TASKS TO CARRY OUT =
1) In the Starlink article, what minimum round-trip delay does geostationary orbit impose?
2) Please carry on with the Starlink article from the point where it stops.

DOCUMENT EXCERPT Block Start

Yesterday (May 13th), we posted a story SpaceX to Launch 60 Starlink Satellites at Once, and More. Here are a few more details about Starlink and — more importantly — the launch schedule and a link to the YouTube page to follow along.

SpaceX plans to launch 60 satellites tonight for its next round of development and test towards its goal of deploying Starlink:

SpaceX has plans to deploy nearly 12,000 satellites in three orbital shells by the mid-2020s: initially placing approximately 1600 in a 550-kilometer (340 mi)-altitude shell, subsequently placing ~2800 Ku- and Ka-band spectrum sats at 1,150 km (710 mi) and ~7500 V-band sats at 340 km (210 mi). The total cost of the decade-long project to design, build and deploy such a network is estimated at nearly US$10 billion.

According to Spaceflight Now:

The Federal Communications Commission has granted a request by SpaceX to begin launching spacecraft for the company’s Starlink broadband network to a lower orbit than originally planned, overruling protests by competitors and clearing a major regulatory hurdle before the launch of the first batch of Internet satellites from Cape Canaveral in May.

The regulatory commission approved SpaceX’s proposal Friday to fly more than 1,500 of its Starlink satellites at an altitude of 341 miles, or 550 kilometers, instead of the 714-mile-high (1,150-kilometer) orbit originally planned.

These would be in what is called low Earth orbit (LEO), which ultimately promises to rival terrestrial gigabit fiber connections. Current satellite internet connections communicate with satellites that are in geostationary orbit (GEO), where they stay over a fixed point on Earth. To do so, they orbit at an altitude of approximately 22,236 miles (35,786 km) above the equator. Even at the speed of light, that imposes a minimum round-trip delay of 250ms. To access satellites in LEO, a user's ground station would employ a steerable phased array antenna about the size of a pizza box. The antenna would dynamically steer its connection to one of the satellites passing overhead, much like how a GPS receiver gets its signal from the selection of currently-overhead satellites. (You cannot directly link your mobile phone to one of the satellites.) But, it does promise much better connectivity for those in rural areas who are currently underserved by terrestrial ISPs who at best offer DSL speeds, if any at all. Ships out in the middle of the ocean would also greatly benefit from this availability.

DOCUMENT EXCERPT Block End
DATASET EXTRACT Block Start

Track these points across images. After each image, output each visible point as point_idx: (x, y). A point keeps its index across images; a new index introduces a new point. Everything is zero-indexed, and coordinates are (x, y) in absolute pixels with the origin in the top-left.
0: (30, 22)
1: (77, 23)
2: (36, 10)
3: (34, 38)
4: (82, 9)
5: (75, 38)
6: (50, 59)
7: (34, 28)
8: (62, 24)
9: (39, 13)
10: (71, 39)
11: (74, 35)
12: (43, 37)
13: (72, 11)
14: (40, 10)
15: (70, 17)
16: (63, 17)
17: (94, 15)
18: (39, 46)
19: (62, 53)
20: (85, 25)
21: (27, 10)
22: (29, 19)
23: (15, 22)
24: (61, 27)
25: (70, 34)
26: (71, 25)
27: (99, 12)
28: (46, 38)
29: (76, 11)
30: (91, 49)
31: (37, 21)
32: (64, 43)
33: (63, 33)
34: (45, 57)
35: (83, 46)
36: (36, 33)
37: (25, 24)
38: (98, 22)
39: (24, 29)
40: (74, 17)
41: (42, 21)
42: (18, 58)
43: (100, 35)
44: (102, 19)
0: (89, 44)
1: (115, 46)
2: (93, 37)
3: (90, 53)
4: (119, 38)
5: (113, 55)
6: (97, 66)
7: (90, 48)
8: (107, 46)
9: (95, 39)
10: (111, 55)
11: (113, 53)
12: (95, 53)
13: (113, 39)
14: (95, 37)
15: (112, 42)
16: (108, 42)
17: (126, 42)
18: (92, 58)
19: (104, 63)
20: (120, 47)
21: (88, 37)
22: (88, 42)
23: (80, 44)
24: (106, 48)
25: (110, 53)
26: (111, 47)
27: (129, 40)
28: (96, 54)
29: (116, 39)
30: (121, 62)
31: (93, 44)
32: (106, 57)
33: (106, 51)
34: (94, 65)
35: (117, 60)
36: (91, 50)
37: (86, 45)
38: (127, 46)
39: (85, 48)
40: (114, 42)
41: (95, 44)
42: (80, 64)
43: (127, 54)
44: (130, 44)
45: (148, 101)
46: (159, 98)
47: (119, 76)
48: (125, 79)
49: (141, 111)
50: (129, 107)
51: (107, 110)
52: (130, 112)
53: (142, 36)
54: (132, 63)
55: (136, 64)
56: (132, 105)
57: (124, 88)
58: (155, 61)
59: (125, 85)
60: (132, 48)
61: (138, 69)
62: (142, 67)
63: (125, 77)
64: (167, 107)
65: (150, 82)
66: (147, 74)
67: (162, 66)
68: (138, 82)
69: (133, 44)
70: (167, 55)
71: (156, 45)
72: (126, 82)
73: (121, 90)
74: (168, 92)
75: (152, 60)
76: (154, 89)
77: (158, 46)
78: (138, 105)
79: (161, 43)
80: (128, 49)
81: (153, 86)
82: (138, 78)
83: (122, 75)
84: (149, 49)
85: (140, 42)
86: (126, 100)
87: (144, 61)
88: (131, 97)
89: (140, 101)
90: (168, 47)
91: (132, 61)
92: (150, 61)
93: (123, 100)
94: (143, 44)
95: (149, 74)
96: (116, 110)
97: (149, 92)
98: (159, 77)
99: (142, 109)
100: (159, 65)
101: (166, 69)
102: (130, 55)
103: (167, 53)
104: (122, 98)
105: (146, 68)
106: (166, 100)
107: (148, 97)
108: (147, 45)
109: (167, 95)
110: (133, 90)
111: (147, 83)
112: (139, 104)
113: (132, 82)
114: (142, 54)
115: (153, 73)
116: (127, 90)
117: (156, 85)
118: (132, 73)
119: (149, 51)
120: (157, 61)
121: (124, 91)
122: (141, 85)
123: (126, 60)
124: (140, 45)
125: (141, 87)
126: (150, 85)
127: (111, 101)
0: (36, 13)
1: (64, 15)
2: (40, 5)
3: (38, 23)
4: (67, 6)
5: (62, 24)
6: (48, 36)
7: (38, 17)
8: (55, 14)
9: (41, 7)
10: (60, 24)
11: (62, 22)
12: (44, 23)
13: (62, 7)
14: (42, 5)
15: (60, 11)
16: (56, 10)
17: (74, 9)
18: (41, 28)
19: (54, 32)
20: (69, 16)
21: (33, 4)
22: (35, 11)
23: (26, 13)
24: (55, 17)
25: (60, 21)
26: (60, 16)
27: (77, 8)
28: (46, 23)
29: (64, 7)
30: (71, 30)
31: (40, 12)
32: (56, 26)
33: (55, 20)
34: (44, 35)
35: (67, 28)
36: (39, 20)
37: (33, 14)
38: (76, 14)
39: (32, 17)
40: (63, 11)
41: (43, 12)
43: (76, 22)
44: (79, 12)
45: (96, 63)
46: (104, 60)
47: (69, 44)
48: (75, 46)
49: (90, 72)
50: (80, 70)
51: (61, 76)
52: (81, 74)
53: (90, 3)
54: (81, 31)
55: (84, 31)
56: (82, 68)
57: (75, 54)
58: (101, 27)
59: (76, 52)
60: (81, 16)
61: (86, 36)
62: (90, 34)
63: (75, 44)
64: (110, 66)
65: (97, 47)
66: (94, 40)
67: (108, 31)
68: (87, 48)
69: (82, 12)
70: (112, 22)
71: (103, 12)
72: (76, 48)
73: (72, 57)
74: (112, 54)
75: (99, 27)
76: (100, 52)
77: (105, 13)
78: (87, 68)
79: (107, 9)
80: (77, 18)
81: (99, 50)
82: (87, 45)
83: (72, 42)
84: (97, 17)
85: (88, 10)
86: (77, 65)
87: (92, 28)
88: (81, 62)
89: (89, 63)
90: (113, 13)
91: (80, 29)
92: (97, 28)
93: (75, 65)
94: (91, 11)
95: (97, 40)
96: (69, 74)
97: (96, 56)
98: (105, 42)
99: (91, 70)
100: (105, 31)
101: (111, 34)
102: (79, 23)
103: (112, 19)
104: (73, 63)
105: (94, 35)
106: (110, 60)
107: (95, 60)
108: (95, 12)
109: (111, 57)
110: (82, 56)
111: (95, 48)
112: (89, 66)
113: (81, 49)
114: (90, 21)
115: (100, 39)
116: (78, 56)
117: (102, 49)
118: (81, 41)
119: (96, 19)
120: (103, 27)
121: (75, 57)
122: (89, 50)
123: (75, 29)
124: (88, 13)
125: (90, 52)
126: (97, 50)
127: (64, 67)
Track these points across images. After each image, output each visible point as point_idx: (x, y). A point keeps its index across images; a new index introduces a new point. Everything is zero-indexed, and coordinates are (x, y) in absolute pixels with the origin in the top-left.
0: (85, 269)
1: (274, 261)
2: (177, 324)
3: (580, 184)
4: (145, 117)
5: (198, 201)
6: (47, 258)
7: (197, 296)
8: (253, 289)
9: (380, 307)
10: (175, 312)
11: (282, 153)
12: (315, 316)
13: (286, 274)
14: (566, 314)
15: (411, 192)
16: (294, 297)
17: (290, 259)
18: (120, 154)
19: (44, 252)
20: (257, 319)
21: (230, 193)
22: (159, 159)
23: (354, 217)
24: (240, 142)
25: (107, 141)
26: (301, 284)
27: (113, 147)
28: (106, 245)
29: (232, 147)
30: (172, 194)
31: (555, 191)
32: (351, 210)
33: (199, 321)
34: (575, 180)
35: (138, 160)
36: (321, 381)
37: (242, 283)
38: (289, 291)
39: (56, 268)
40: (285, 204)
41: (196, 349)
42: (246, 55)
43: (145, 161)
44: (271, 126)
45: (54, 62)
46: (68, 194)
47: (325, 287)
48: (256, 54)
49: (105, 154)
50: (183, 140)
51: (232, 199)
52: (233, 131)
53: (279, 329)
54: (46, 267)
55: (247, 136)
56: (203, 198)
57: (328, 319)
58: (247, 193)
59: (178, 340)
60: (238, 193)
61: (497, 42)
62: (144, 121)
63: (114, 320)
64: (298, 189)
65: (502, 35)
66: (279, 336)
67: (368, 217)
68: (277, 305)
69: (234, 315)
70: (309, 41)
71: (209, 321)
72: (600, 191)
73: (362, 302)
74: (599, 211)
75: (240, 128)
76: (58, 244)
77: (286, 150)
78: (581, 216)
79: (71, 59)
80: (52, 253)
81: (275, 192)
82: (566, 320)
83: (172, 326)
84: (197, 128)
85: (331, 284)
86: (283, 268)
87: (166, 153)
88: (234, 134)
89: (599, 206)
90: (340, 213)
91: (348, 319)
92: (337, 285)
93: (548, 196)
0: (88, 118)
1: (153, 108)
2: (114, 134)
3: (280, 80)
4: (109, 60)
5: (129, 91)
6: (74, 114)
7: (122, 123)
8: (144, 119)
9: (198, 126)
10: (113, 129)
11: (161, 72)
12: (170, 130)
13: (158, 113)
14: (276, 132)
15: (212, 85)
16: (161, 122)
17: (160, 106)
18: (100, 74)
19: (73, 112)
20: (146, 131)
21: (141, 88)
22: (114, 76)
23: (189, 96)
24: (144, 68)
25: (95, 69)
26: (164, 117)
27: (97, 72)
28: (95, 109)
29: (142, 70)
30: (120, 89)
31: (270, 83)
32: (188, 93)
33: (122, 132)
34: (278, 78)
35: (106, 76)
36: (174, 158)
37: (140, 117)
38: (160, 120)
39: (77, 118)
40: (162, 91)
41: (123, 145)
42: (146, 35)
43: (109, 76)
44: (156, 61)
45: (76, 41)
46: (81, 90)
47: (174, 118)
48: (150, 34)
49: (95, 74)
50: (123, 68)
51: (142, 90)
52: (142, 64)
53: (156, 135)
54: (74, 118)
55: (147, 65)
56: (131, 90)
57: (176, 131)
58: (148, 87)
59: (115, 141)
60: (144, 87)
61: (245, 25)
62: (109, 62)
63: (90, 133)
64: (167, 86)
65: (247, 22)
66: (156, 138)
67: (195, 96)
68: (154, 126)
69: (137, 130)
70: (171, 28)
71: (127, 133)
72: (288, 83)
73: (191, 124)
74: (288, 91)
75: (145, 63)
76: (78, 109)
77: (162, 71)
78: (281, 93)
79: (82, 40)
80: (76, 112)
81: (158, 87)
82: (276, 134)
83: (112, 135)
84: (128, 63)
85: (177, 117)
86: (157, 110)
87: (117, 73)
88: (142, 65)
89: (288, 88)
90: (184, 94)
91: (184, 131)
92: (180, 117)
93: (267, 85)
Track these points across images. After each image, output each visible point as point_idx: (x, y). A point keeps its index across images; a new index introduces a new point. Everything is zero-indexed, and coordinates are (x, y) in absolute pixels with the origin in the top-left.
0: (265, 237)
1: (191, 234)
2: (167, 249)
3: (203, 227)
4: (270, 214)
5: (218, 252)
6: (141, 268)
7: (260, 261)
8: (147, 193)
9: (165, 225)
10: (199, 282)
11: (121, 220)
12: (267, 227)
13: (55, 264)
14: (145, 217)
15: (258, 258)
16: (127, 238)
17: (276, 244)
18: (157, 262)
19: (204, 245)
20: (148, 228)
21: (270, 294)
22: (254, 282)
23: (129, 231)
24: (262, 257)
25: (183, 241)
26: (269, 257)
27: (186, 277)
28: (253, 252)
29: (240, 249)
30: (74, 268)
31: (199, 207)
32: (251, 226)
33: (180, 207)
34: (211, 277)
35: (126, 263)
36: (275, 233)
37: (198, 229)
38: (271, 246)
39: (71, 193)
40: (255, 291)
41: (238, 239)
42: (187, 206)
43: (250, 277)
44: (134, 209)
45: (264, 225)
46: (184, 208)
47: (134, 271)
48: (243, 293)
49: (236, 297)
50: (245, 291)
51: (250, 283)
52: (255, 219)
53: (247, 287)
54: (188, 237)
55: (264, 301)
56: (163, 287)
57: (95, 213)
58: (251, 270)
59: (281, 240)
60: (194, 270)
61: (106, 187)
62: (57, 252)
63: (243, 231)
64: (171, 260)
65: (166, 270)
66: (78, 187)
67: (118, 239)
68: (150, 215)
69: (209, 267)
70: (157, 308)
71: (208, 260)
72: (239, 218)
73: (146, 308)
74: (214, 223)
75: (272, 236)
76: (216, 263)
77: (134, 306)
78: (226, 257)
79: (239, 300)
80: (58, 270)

DATASET EXTRACT Block End

EXERCISE ANSWERS =
1) 250ms

2)
From SpaceX's live stream page on YouTube with text retrieved 20190515 @ 1200 UTC:

Since the original launch proved unaceptable due to upper altitude winds being outside allowable bounds, SpaceX announced they will try again during the backup launch window.

SpaceX is targeting Wednesday, May 15 for the launch of 60 Starlink satellites from Space Launch Complex 40 (SLC-40) at Cape Canaveral Air Force Station, Florida. SpaceX’s Starlink is a next-generation satellite network capable of connecting the globe, especially reaching those who are not yet connected, with reliable and affordable broadband internet services.

Liftoff is targeted for 11:00 p.m. EDT on May 15, or 3:00 UTC on May 16, with the launch window closing at 12:00 a.m. on May 16, or 4:00 UTC. A backup launch window opens on Thursday, May 16 at 10:30 p.m. EDT, or 2:30 UTC on May 17, and closes at 12:00 a.m. on May 17, or 4:00 UTC. Falcon 9’s first stage for this mission previously supported the Telstar 18 VANTAGE mission in September 2018 and the Iridium-8 mission in January 2019. Following stage separation, SpaceX will attempt to land Falcon 9’s first stage on the “Of Course I Still Love You” droneship, which will be stationed in the Atlantic Ocean. Approximately one hour and two minutes after liftoff, the Starlink satellites will begin deployment at an altitude of 440km. They will then use onboard propulsion to reach an operational altitude of 550km.

Historically, the stream goes live about 20-30 minutes before the scheduled launch.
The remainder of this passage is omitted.